WHAT TO PRODUCE
In the lecture notes on locally recoverable codes below, reproduce everything from "Bound 2: $d\leq" down to "for finding it." word for word.
EXTRACT START
CSE5313 Coding and information theory for data science (Lecture 13)

Recap from last lecture

Local recoverable codes:

An $[n, k]_q$ code is called $r$ -locally recoverable if

every codeword symbol $y_j$ has a recovering set $R_j \subseteq [n] \setminus j$ ( $[n]=\{1,2,\ldots,n\}$ ),
such that $y_j$ is computable from $y_i$ for all $i \in R_j$ .
$|R_j| \leq r$ for every $j \in n$ .

Bounds for locally recoverable codes

Bound 1: $\frac{k}{n}\leq \frac{r}{r+1}$ .

Bound 2: $d\leq n-k-\lceil\frac{k}{r}\rceil +2$ . ( $r=k$ gives singleton bound)

Turan’s Lemma

Let $G$ be a graph with $n$ vertices. Then there exists an induced directed acyclic subgraph (DAG) of $G$ on at least $\frac{n}{1+\operatorname{avg}_i(d^{out}_i)}$ nodes, where $d^{out}_i$ is the out-degree of vertex $i$ .

Proof using probabilistic method.

Proof via the probabilistic method

Useful for showing the existence of a large acyclic subgraph, but not for finding it.
EXTRACT END
DATA PROVIDED START
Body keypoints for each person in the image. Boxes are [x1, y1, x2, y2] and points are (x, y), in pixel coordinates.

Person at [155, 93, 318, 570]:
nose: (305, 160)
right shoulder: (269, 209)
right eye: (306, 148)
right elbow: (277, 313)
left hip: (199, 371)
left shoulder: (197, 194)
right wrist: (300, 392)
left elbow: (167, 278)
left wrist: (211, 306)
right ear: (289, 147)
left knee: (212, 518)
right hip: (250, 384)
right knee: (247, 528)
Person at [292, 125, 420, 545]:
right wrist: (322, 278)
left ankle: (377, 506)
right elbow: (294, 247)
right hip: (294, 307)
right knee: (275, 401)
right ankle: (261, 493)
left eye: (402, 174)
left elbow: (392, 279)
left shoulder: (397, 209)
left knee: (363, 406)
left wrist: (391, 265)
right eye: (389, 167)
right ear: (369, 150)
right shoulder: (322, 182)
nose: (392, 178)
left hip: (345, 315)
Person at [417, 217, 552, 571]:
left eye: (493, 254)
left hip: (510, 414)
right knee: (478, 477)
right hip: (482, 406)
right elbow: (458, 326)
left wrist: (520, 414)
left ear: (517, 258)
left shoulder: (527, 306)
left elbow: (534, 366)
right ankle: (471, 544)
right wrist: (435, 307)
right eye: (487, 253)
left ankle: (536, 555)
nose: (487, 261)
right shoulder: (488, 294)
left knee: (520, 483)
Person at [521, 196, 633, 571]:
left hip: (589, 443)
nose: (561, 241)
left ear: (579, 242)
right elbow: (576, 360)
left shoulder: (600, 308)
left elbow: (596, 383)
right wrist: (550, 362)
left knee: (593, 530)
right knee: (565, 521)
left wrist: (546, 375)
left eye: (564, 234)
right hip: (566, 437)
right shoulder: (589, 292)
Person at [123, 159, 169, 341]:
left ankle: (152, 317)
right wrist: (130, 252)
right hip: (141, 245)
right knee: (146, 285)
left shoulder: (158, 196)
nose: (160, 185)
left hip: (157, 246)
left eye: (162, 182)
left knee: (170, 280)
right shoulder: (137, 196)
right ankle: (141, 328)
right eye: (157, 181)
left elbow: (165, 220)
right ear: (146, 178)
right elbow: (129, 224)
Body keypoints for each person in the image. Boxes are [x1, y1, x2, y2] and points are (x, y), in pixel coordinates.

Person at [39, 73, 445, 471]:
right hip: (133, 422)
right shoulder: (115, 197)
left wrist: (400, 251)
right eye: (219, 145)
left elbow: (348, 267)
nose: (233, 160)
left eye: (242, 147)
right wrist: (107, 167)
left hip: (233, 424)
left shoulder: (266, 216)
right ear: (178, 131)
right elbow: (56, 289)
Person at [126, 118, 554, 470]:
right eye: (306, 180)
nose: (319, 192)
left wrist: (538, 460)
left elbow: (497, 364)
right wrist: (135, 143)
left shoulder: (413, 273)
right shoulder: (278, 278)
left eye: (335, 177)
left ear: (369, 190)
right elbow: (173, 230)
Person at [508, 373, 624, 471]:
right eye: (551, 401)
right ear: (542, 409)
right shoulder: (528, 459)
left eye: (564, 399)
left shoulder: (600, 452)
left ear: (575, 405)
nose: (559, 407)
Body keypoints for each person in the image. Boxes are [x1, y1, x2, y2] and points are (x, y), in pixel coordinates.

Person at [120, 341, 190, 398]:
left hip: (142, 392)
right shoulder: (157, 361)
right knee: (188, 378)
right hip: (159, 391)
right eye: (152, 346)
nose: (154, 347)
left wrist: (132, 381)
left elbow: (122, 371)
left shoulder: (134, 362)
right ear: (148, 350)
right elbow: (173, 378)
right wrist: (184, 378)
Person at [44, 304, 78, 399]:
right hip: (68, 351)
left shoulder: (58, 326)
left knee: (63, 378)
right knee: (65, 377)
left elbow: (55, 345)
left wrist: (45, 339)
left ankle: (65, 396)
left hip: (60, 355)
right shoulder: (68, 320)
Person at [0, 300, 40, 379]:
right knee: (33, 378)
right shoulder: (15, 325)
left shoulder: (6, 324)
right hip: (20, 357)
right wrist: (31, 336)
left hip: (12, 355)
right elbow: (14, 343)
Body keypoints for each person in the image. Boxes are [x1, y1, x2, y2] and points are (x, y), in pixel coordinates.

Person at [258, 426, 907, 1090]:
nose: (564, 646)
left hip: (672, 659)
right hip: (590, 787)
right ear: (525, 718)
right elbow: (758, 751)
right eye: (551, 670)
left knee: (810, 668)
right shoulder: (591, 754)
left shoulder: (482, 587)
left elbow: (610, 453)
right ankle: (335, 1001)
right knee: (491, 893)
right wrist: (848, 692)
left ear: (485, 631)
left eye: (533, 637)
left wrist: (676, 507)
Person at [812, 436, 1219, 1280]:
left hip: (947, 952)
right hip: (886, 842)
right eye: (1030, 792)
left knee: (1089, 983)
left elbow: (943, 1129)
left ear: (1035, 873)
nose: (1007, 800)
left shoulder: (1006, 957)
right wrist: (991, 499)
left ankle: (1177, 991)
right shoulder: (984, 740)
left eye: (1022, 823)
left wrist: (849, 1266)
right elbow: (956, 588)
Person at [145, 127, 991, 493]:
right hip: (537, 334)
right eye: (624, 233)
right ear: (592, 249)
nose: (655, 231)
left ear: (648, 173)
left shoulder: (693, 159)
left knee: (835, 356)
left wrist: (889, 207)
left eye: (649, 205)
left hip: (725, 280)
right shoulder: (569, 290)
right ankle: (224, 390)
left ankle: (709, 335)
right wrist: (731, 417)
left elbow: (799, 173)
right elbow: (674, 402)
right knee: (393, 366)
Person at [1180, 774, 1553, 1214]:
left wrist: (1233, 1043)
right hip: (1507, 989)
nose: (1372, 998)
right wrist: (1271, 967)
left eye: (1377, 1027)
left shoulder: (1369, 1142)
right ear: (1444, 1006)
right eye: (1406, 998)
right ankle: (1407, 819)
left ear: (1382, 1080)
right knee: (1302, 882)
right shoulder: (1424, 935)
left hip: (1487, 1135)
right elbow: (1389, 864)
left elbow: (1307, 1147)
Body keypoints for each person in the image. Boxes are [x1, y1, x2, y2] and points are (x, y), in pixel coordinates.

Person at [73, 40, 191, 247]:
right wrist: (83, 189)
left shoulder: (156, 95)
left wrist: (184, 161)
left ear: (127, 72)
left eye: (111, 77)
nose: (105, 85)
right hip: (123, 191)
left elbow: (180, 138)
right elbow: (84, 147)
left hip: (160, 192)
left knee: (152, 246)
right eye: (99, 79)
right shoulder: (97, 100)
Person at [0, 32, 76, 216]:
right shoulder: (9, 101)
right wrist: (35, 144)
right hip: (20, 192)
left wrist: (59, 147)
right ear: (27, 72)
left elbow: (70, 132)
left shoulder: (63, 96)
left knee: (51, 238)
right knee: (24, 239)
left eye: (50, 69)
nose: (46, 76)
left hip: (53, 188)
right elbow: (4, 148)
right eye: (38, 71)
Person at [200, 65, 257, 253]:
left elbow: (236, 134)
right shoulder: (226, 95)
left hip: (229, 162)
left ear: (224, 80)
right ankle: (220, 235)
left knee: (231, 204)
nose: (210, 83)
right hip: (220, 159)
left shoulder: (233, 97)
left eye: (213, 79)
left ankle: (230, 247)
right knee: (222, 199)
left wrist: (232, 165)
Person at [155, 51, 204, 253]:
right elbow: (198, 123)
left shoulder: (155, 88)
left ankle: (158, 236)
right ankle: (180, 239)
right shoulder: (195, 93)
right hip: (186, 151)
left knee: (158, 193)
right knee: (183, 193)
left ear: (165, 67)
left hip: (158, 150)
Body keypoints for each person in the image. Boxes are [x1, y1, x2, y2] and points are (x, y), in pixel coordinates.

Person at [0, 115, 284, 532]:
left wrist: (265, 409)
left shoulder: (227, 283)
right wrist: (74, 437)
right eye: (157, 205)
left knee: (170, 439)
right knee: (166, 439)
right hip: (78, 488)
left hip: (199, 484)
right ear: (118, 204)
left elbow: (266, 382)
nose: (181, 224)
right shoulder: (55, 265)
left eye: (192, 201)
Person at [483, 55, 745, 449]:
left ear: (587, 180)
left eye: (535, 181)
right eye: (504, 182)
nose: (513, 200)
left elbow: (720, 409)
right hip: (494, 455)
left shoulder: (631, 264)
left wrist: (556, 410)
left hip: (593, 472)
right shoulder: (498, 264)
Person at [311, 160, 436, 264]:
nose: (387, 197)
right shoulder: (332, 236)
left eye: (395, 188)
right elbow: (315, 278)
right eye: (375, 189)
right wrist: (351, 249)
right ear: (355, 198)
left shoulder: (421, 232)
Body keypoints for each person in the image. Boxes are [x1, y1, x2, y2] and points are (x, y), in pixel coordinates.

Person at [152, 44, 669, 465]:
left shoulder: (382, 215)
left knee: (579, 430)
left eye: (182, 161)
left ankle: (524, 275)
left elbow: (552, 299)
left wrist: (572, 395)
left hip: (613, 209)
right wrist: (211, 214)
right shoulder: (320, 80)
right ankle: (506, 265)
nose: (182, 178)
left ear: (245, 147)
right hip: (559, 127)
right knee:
DATA PROVIDED END
SOLUTION
Bound 2: $d\leq n-k-\lceil\frac{k}{r}\rceil +2$ . ( $r=k$ gives singleton bound)

Turan’s Lemma

Let $G$ be a graph with $n$ vertices. Then there exists an induced directed acyclic subgraph (DAG) of $G$ on at least $\frac{n}{1+\operatorname{avg}_i(d^{out}_i)}$ nodes, where $d^{out}_i$ is the out-degree of vertex $i$ .

Proof using probabilistic method.

Proof via the probabilistic method

Useful for showing the existence of a large acyclic subgraph, but not for finding it.